Using previously published data [6], VST is found to outperform the approach of log2 transformation, based on the results of a mixture experiment where each sample was a pool of blood and placenta at various ratios. However, the authors commented on the then lack of a publicly available spike-in experiment, a data set that would have provided an ideal test for their method.
Coinciding with the publication of VST, Dunning et al. [7] published an independent account of such a spike-in experiment using customized Mouse WG-6 BeadArrays. In addition to the approximately 48,000 probes (bead types) included as standard, the content of these chips was modified to include 33 probes targeting bacterial and viral genes absent from the mouse genome. These "spikes" were added at specific concentrations on each array, and hence the relative change in expression level of a particular spike between arrays is known a priori. The expression levels of the remaining probes ("non-spikes") should not change between arrays. Twelve different concentrations of spike were used (1000 pM, 300 pM, 100 pM, 30 pM, 10 pM, 3 pM, 1 pM, 0.3 pM, 0.1 pM 0.03 pM, 0.01 pM and 0 pM) and each was replicated four times. Control experiments such as this have proven useful for comparing low-level analysis methods in other microarray platforms, such as Affymetrix [8].
Access to the raw bead-level data allows some of the low-level analysis steps to be explored in greater detail [7]. In particular, it was shown that the local background correction and summarization steps carried out by BeadScan and BeadStudio reduce bias and produce robust summary measurements.
The "Background normalisation" method (BGN) available in BeadStudio adjusts the intensities on each array by subtracting the average expression level of the negative controls (probes that have no targets in the genome being studied) in order that arrays might have comparable baselines. In the analysis of the spike-in experiment, it was shown that BGN resulted in many negative values, and also in increased variability of intensity at low expression levels when combined with the standard log2 transformation. Concordant with previously published observations [6], it was concluded that BGN is not desirable.
It has also been shown that, by using the variances of each bead type as inverse weights, the performance of linear models intended to detect differentially expressed (DE) genes can be improved [7]. This approach is generally only possible if bead-level data are available and a log2 transformation applied prior to calculating bead type averages and variances. We shall refer to this approach as a weighted log2 analysis. Other advantages of having access to data at the bead-level were also shown. Naturally such data allow for detailed quality control and also for greater flexibility in the choice of statistical model.

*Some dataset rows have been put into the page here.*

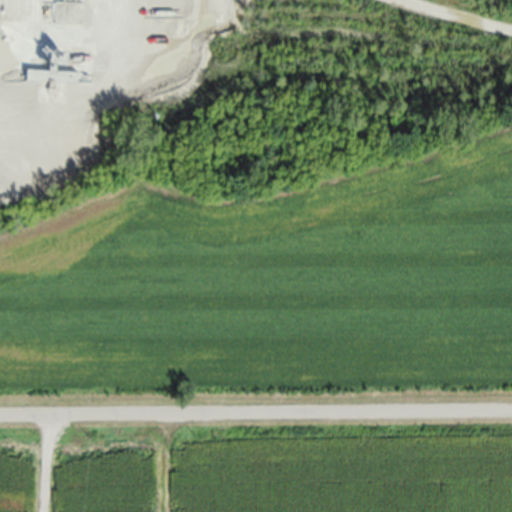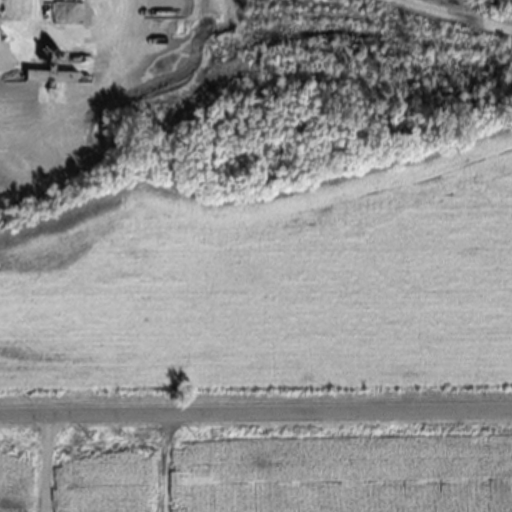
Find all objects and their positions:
quarry: (239, 89)
road: (256, 413)
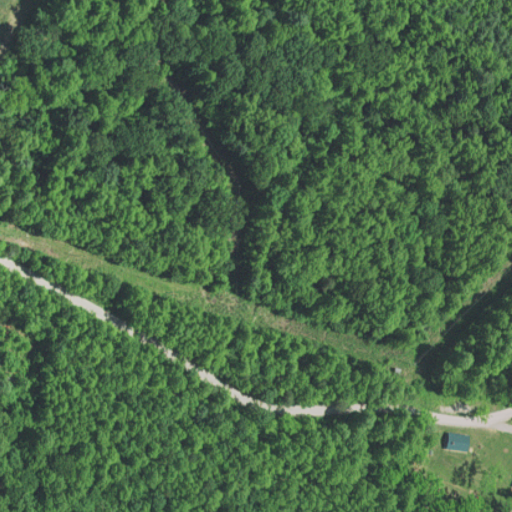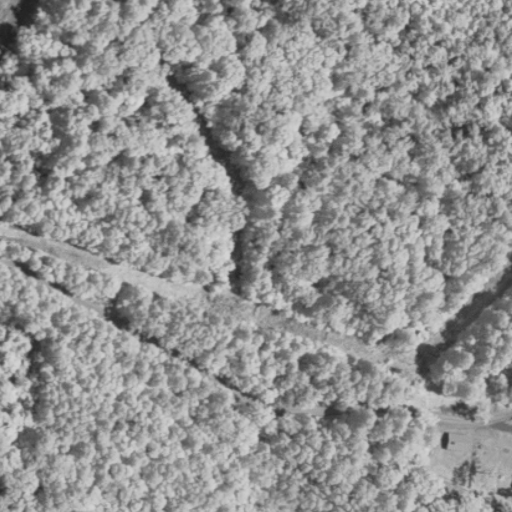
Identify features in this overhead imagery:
building: (13, 349)
road: (245, 405)
building: (456, 442)
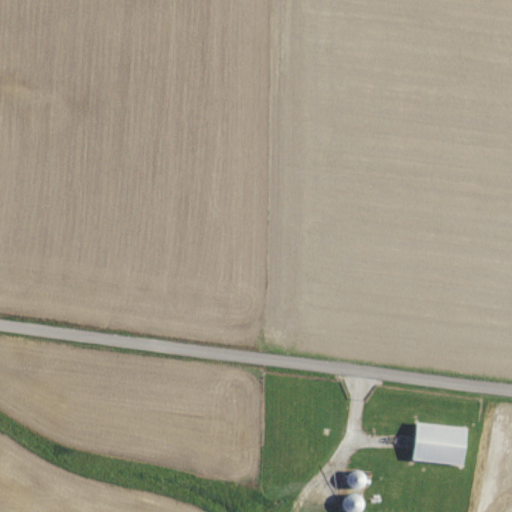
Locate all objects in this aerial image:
road: (256, 360)
building: (433, 443)
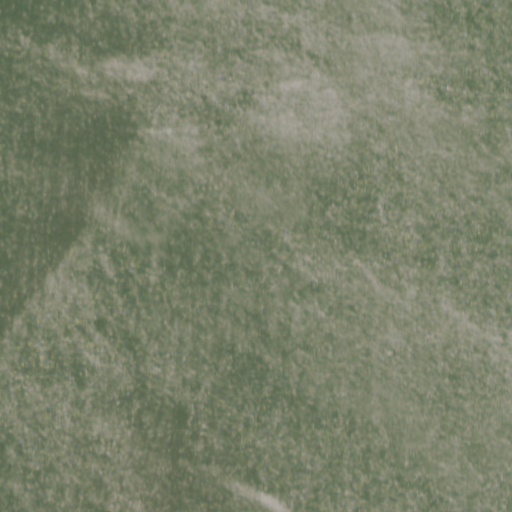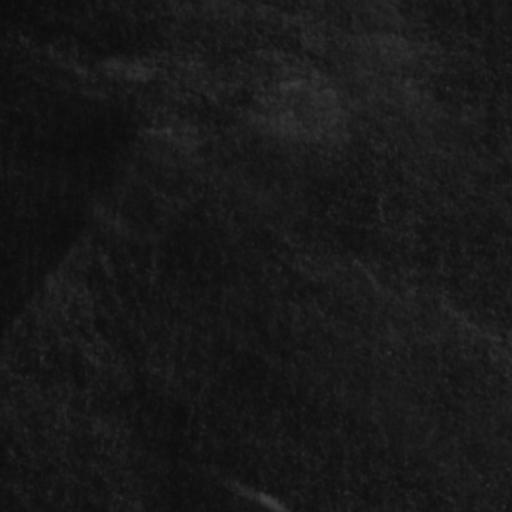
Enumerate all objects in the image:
river: (502, 256)
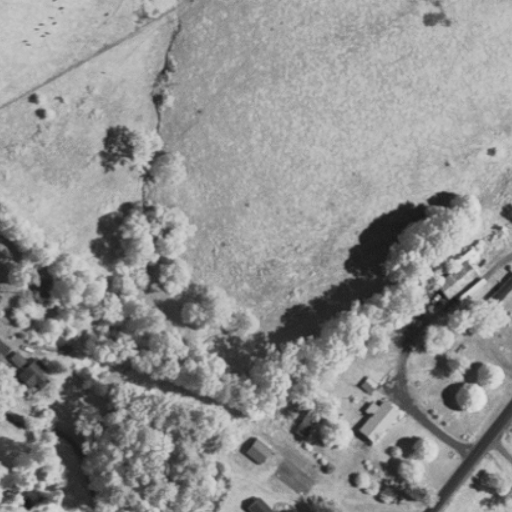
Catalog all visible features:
building: (445, 272)
building: (498, 276)
road: (406, 346)
building: (6, 352)
building: (21, 367)
building: (367, 414)
road: (47, 427)
building: (247, 443)
road: (500, 447)
road: (470, 458)
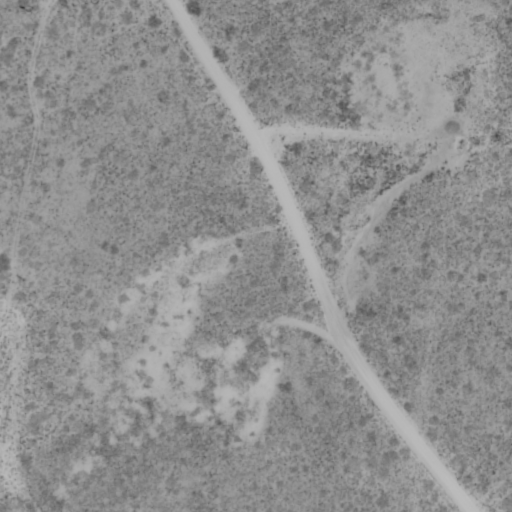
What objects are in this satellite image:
road: (395, 173)
road: (314, 263)
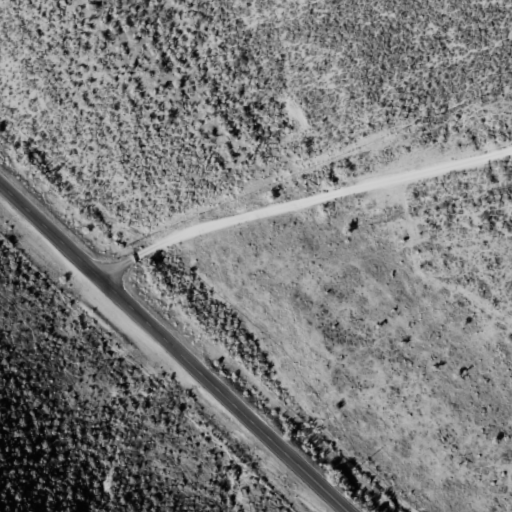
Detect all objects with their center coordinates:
road: (295, 199)
road: (175, 346)
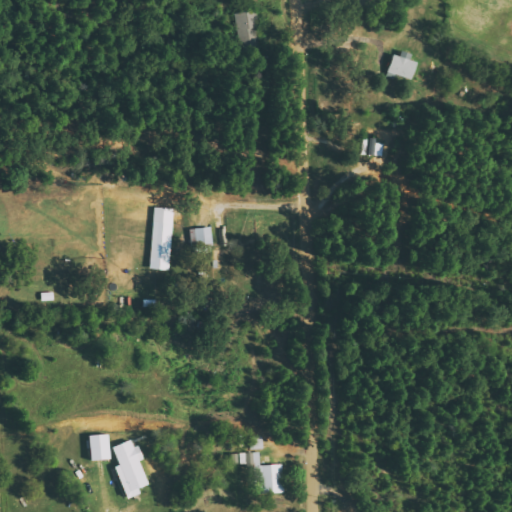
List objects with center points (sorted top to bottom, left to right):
building: (246, 29)
building: (401, 67)
building: (372, 146)
building: (202, 237)
building: (162, 238)
road: (309, 255)
building: (101, 446)
building: (131, 468)
building: (265, 473)
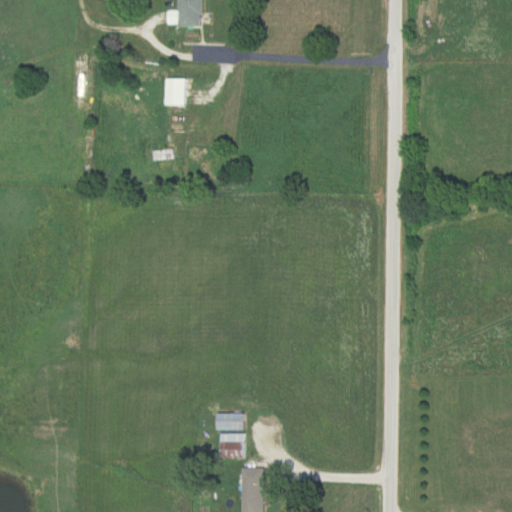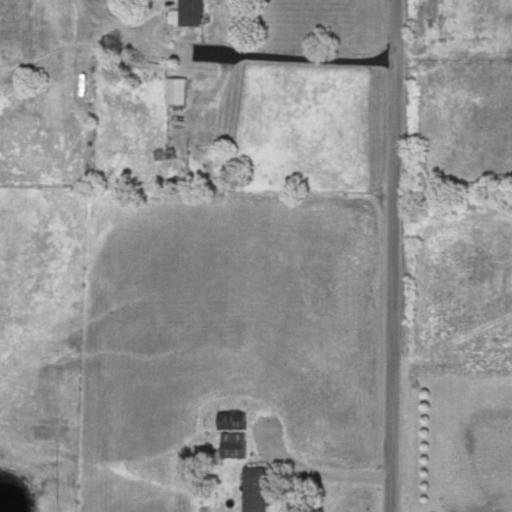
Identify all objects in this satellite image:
building: (192, 14)
road: (294, 58)
building: (180, 93)
building: (166, 155)
road: (392, 256)
building: (230, 421)
building: (231, 446)
road: (337, 475)
building: (253, 489)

In this paper, we apply VST to data from the spike-in experiment. This offers further validation of the VST method, not only because the estimation of differential expression can be objectively assessed, but also because the microarray used is different: the mixture data used to validate VST was from a HumanRef-8 BeadArray with some 22,000 probes, rather than the 48,000 MouseWG-6 BeadArray used in the spike experiment. By design, BeadArrays with 48,000 probes tend to have many more probes at low intensity [7] than the HumanRef-8 BeadArray that only contains probes taken from a curated database. Since 48,000 probe BeadArrays are more widely used, it is important to confirm that VST can be applied to these higher density arrays with no impairment due to the different distribution of intensities. Additionally, we will investigate whether VST can reduce some of the problems encountered when applying a standard log2 transformation after BGN.